> _Problèmes_
a - Reproduisez fidèlement le passage de l'extrait sur le fonds libéral allant de « Pour déterminer si » jusqu'à « dudit principe (II). » inclus.
b - Relevez, s'il vous plaît, toutes les références Lexbase (codes commençant par « L ») citées dans l'extrait sur le fonds libéral.

Le parcours accompli pour l’accès à la visibilité juridique du fonds libéral a été bien difficile. D’un refus ferme opposé à une telle reconnaissance [1] en passant par l’étape intermédiaire de l’admission d’un contrat de présentation de successeur [2], pour aboutir à l’admission, au début des années 2000, de la licéité de la cession d’une clientèle civile [3] et à l’usage, même par la Haute juridiction, de la notion de fonds libéral [4], que de discussions savantes, alimentées de préoccupations pratiques, ont été menées ! Dans un tel contexte, on ne peut qu’être intéressé par l’arrêt prononcé par la cour d’appel de Bordeaux, en date du 20 juin 2024, qui s’y réfère pour statuer sur la question, fort sensible, du transfert, éventuel, d’une créance détenue à l’égard d’un client lors de la cession de clientèle d’un cabinet d’avocat.
En jugeant qu’au regard de l’article 1690 du Code civil N° Lexbase : L1800ABB, en l’absence de clause expresse, la cession d’un fonds libéral n’emporte pas de plein droit le transfert des créances que le vendeur détenait antérieurement à la cession, la juridiction girondine invite à replacer le cadre juridique d’une telle opération, tant au regard de la cession de fonds de commerce, qui constitue le point de repère en la matière, qu’en considération du particularisme de la clientèle relative à une activité libérale, telle que celle d’avocat, concernée en l’espèce.
La remarque doit ici être faite que la cour d’appel se prononce sans faire référence à l’état du droit issu de l’ordonnance n° 2016-131, du février 2016, portant réforme du droit des contrats, du régime général et de la preuve des obligations N° Lexbase : L4857KYK qui consacre une section entière du Code civil à la cession de créance (C. civ., art. 1321 N° Lexbase : L0976KZ8 à 1326 N° Lexbase : L0971KZY). La prise en compte du cadre normatif actuel s’imposera toutefois pour apprécier la portée de cette décision et les préconisations qu’elle induit pour la pratique des affaires.
Pour déterminer si une créance existante à l’encontre d’un client intégré dans la clientèle cédée peut faire l’objet d’un recouvrement au profit du cessionnaire, il convient, comme le présent arrêt le confirme, de tenir compte de la prééminence du principe d’exclusion du transfert des créances (I) pour, le cas échéant, pouvoir envisager le contournement dudit principe (II).
I. La prééminence du principe d’exclusion du transfert des créances
Compte tenu de l’antériorité de la notion de fonds de commerce sur celle de fonds civil, c’est à propos de la première que le principe a été posé par la jurisprudence selon lequel les créances ne sont pas intégrées dans les éléments constitutifs d’un fonds de commerce et, dès lors, ne sont pas transmises avec celui-ci. Cette position a été exprimée, notamment, par un arrêt de 1937 [5] dans lequel la haute juridiction mentionnait que « les créances possédées par un commerçant même pour une cause commerciale ne deviennent pas des éléments constitutifs du fonds et la vente du fonds n’opère pas transport desdites créances à l’acheteur, sauf l’effet de clauses spéciales ». Cette position, reprise depuis lors [6], repose sur la prise en compte de ce que le fonds de commerce n’ayant pas la personnalité juridique, les créances demeurent rattachées à l’exploitant [7].

> _Données fournies_
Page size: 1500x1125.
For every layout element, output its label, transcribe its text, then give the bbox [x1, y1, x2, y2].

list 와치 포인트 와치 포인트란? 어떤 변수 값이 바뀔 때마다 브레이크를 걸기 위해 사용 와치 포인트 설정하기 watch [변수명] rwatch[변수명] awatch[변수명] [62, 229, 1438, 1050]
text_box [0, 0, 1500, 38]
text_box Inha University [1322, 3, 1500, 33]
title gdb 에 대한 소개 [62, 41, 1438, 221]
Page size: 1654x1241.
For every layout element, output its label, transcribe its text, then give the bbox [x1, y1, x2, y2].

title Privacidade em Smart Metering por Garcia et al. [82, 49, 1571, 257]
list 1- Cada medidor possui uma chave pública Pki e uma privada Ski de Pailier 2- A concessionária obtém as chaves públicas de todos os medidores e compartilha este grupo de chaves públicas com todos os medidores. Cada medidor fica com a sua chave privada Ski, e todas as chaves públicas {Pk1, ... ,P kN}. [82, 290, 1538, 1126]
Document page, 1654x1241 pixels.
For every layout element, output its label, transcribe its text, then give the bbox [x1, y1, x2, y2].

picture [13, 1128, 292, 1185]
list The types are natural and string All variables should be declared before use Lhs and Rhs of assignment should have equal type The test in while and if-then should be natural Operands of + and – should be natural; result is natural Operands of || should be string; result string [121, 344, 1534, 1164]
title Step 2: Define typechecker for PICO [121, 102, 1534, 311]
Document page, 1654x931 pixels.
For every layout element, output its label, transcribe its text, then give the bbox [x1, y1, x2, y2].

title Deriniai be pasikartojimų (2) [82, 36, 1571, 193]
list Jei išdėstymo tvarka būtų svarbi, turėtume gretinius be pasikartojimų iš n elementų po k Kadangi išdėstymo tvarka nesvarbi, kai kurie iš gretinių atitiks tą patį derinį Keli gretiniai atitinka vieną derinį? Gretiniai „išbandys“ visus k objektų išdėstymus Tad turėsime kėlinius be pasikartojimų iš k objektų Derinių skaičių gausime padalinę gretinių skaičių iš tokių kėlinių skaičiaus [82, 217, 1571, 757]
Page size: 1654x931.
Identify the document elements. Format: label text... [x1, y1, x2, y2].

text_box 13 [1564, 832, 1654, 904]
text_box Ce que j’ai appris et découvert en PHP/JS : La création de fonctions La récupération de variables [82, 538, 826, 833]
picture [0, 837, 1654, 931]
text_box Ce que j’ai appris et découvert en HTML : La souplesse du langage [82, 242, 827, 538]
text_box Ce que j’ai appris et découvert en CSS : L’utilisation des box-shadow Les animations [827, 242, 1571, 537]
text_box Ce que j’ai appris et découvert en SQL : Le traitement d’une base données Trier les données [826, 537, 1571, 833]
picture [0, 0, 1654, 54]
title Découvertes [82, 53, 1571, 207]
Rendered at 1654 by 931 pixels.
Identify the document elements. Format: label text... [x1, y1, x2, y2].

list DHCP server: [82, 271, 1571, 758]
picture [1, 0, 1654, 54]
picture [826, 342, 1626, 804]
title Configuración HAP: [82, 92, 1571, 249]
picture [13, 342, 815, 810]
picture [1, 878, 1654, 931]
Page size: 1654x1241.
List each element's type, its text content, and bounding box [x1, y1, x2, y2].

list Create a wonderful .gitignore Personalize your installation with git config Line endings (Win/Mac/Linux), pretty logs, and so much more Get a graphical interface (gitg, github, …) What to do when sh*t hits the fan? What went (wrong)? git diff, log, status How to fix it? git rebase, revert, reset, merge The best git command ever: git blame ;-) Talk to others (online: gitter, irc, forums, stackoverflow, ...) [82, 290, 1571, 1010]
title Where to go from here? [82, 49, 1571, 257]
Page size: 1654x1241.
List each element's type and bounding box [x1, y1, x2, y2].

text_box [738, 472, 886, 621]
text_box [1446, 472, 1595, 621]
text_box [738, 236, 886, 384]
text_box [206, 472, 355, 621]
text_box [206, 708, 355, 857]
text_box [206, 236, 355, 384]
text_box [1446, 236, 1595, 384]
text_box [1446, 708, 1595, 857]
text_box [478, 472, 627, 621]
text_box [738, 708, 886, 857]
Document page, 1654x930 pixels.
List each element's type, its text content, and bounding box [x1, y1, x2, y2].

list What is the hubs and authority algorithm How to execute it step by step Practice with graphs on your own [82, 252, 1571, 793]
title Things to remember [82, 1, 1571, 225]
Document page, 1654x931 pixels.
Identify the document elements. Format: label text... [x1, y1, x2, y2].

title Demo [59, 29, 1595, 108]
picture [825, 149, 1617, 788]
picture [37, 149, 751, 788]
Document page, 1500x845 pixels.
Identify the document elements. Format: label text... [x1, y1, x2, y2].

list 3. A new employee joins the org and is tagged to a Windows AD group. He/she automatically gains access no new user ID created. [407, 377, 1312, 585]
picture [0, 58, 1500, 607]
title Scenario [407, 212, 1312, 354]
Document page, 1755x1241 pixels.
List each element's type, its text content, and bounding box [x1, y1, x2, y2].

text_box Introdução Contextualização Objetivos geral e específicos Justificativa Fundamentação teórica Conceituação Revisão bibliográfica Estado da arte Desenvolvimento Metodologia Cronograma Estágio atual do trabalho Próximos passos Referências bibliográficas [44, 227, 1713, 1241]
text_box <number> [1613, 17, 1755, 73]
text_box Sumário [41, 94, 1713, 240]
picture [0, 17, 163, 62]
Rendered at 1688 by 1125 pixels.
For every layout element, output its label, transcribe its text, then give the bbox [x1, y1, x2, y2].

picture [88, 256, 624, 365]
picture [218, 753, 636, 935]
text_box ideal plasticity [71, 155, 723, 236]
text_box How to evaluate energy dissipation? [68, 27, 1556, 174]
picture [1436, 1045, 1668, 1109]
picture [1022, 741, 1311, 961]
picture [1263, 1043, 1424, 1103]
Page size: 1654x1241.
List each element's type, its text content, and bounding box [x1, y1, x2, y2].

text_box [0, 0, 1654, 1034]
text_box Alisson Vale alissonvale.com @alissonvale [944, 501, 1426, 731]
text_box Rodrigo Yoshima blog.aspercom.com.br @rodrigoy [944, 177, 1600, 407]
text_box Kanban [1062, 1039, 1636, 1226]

> _Résultats finaux_
a -
Pour déterminer si une créance existante à l’encontre d’un client intégré dans la clientèle cédée peut faire l’objet d’un recouvrement au profit du cessionnaire, il convient, comme le présent arrêt le confirme, de tenir compte de la prééminence du principe d’exclusion du transfert des créances (I) pour, le cas échéant, pouvoir envisager le contournement dudit principe (II).

b -
L1800ABB
L4857KYK
L0976KZ8
L0971KZY